A core layer for storage immutability.

CID format

A CID MUST use the sha256: prefix followed by 64 lowercase hexadecimal characters:

sha256:<64 lowercase hex chars>

The CID MUST be computed as:

CID = "sha256:" + hex_lowercase(SHA-256(canonical_fact_body_bytes))

Only lowercase hexadecimal output is valid for sha256: CIDs.

Strings beginning with sha256: that do not match this format MUST be treated as malformed CIDs.

Canonical fact body

The canonical fact body for v0.9.0aN CID computation contains exactly these fields:

{
"confidence": 1.0,
"entity": "stigmem://example/entity",
"relation": "memory:prefers",
"scope": "local",
"source": "agent:example",
"value_type": "string",
"value_v": "dark mode"
}

The canonical body MUST be serialized as compact UTF-8 JSON with deterministic lexicographic key ordering and no insignificant whitespace. The reference node uses JSON sorted keys with compact separators and ensure_ascii=false.

All seven canonical fields are CID-sensitive.
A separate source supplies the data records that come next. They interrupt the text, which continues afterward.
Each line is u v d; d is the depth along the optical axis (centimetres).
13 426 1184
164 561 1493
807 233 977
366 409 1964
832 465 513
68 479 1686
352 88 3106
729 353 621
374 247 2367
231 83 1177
Changing any of them MUST produce a different CID.

Excluded fields

The following fields MUST NOT participate in CID computation:

Field
Reason
Notes
id / fact_id
self-reference
Cannot be part of its own CID.
cid
self-reference
Cannot be self-referential.
timestamp / created_at
write-time metadata
Write time is not part of the assertion.
hlc
node-local
Logical clock metadata.
valid_until
policy
Expiry policy, not the assertion body.
derived_from
provenance
References can create circularity.
attestation_chain / signature
transport
Transport or attestation metadata.
source_trust
local
Locally derived trust score.
reason
audit context
Operator or audit context, not the assertion body.
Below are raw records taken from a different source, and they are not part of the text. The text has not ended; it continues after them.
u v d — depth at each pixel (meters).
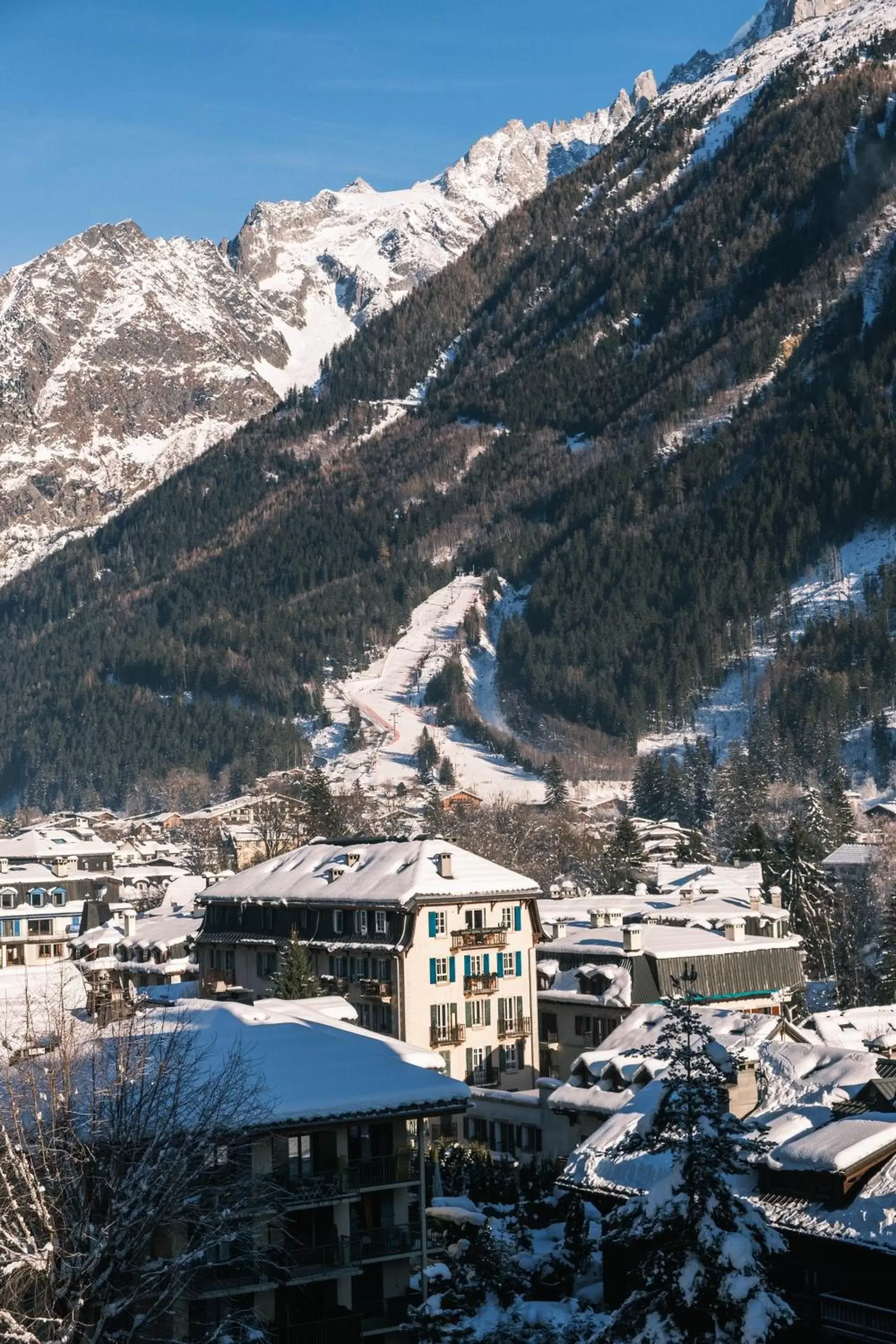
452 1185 97.31
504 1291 67.88
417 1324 66.50
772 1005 136.25
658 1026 96.00
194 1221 60.88
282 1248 68.75
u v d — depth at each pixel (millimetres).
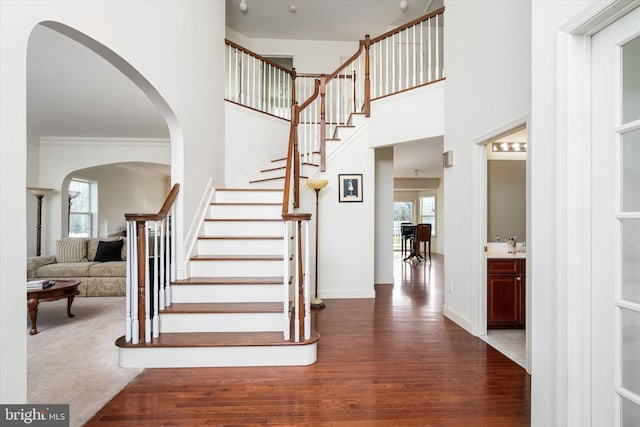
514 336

A matching CID is not proof that excluded metadata is trustworthy.

Excluded fields may still be security-relevant. Implementations MUST validate those fields through their owning specs.

Storage contract

The fact storage model MUST support:

Nullable cid column

Nullable only for legacy rows pending backfill.

fact_cid_aliases table

Mapping stored fact ids to CIDs.

Unique CID index

For efficient CID lookup.

Fact id index

For alias maintenance.

Every new fact write MUST persist the computed CID on the fact row and insert the corresponding alias row in the same transaction.
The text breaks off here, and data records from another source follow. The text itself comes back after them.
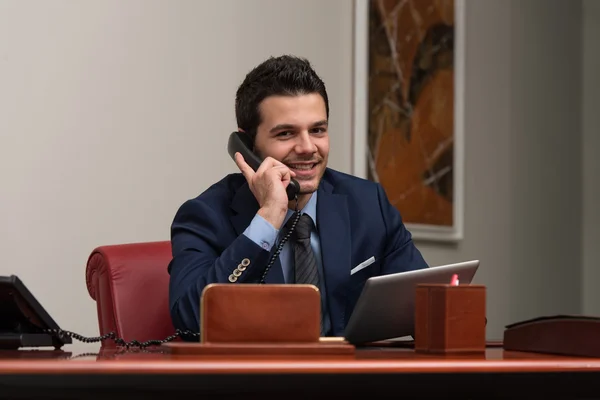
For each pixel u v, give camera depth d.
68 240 7.38
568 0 13.34
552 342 3.90
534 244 12.53
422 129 10.70
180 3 8.25
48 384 2.66
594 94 13.48
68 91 7.39
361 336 4.35
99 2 7.62
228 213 5.56
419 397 2.95
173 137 8.16
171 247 5.66
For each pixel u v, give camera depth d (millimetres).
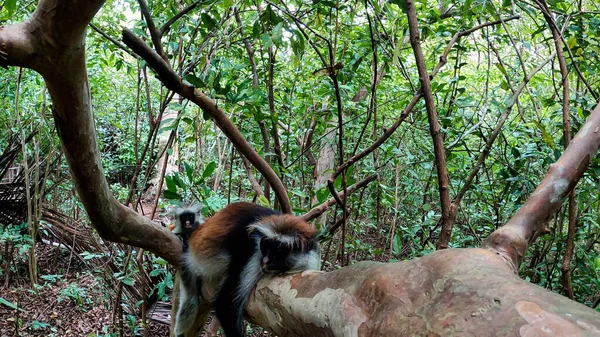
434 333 1414
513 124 6289
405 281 1708
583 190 4781
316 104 6648
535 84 6164
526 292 1359
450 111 5445
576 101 4469
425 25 5027
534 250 6047
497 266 1602
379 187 6844
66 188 9656
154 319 6207
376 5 4480
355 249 6922
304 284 2410
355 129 6918
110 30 6203
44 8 1916
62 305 7281
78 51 2094
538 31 4762
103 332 6371
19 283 7715
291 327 2354
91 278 7953
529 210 2275
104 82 10688
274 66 6125
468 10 4730
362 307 1786
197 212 5039
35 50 2008
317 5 4766
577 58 4715
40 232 7770
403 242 7410
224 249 3396
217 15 4793
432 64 6941
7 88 8195
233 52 5695
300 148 6270
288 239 3010
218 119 3719
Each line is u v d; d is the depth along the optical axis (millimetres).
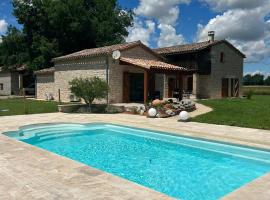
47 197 4645
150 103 18438
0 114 17312
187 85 34375
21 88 41750
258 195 4848
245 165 8281
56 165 6375
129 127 12805
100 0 41594
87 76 23672
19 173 5836
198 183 6762
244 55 37812
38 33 40594
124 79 22672
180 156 9227
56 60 26938
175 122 13883
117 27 44188
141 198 4566
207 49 33688
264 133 10914
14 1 39562
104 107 19453
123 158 9031
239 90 38062
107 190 4902
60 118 15484
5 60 43062
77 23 37438
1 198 4617
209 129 11773
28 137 11781
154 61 24516
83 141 11438
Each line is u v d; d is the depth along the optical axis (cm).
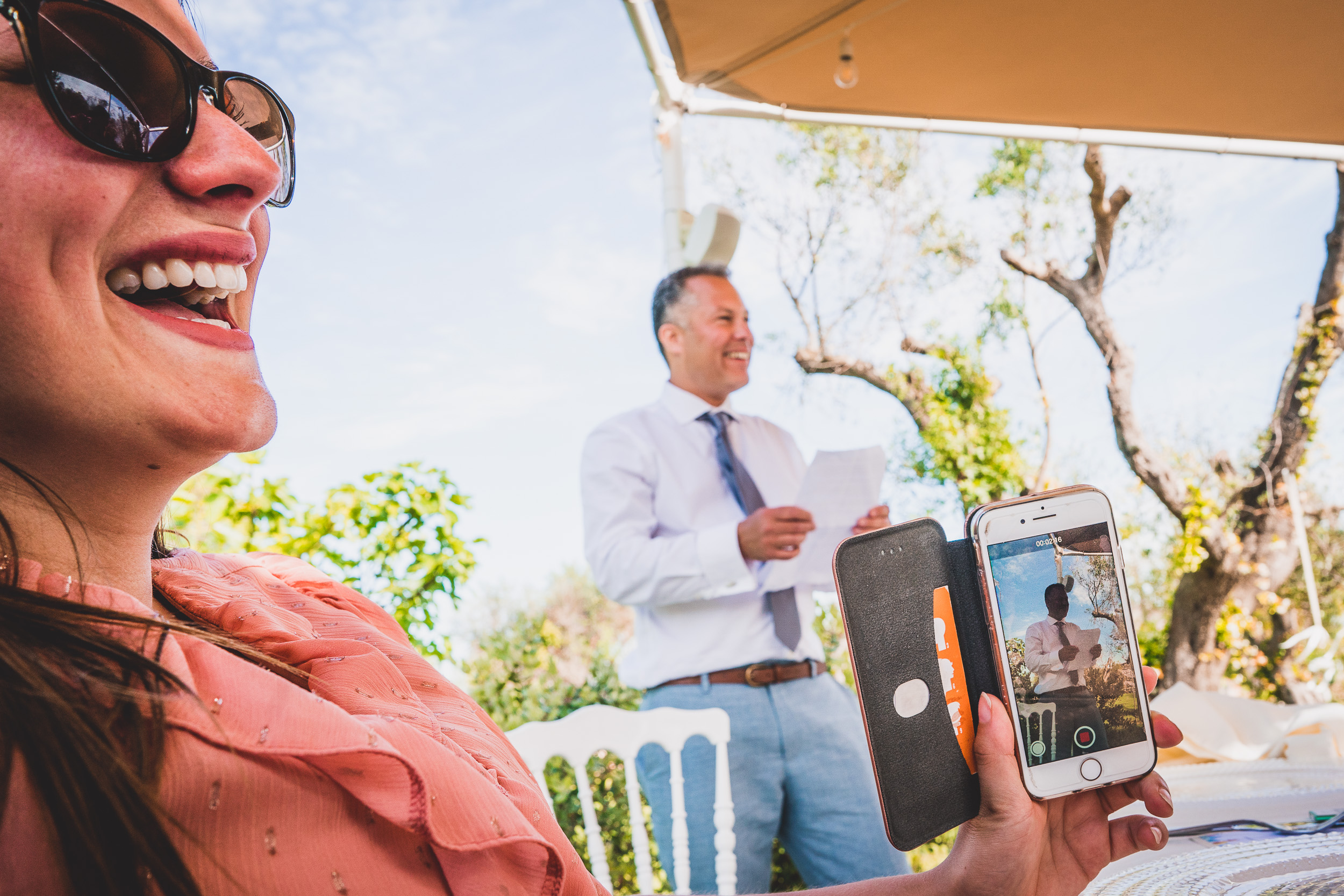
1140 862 88
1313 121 327
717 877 193
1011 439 807
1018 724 70
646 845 190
Write path and deduplication

On local assertion, a node MUST:

  1. Normalize the assertion fields according to their owning specs.
  2. Compute the CID before writing the fact row.
  3. Persist the CID with all other fact fields.
  4. Insert the CID alias row in the same transaction.

A CID collision MUST NOT overwrite the existing record.

If the computed CID already exists for the same tenant, the node SHOULD return the existing record instead of creating a duplicate fact. If an implementation detects the same CID for a different canonical body, it MUST treat that as a CID collision.

Dual addressing

The single-fact read route MUST accept either a UUID-style fact id or a CID:

GET /v1/facts/{cid_or_fact_id}

When the path value starts with sha256:, the node MUST validate CID syntax and resolve the fact through the CID alias index. Malformed CIDs MUST return a validation error. Well-formed but unknown CIDs MUST return not found.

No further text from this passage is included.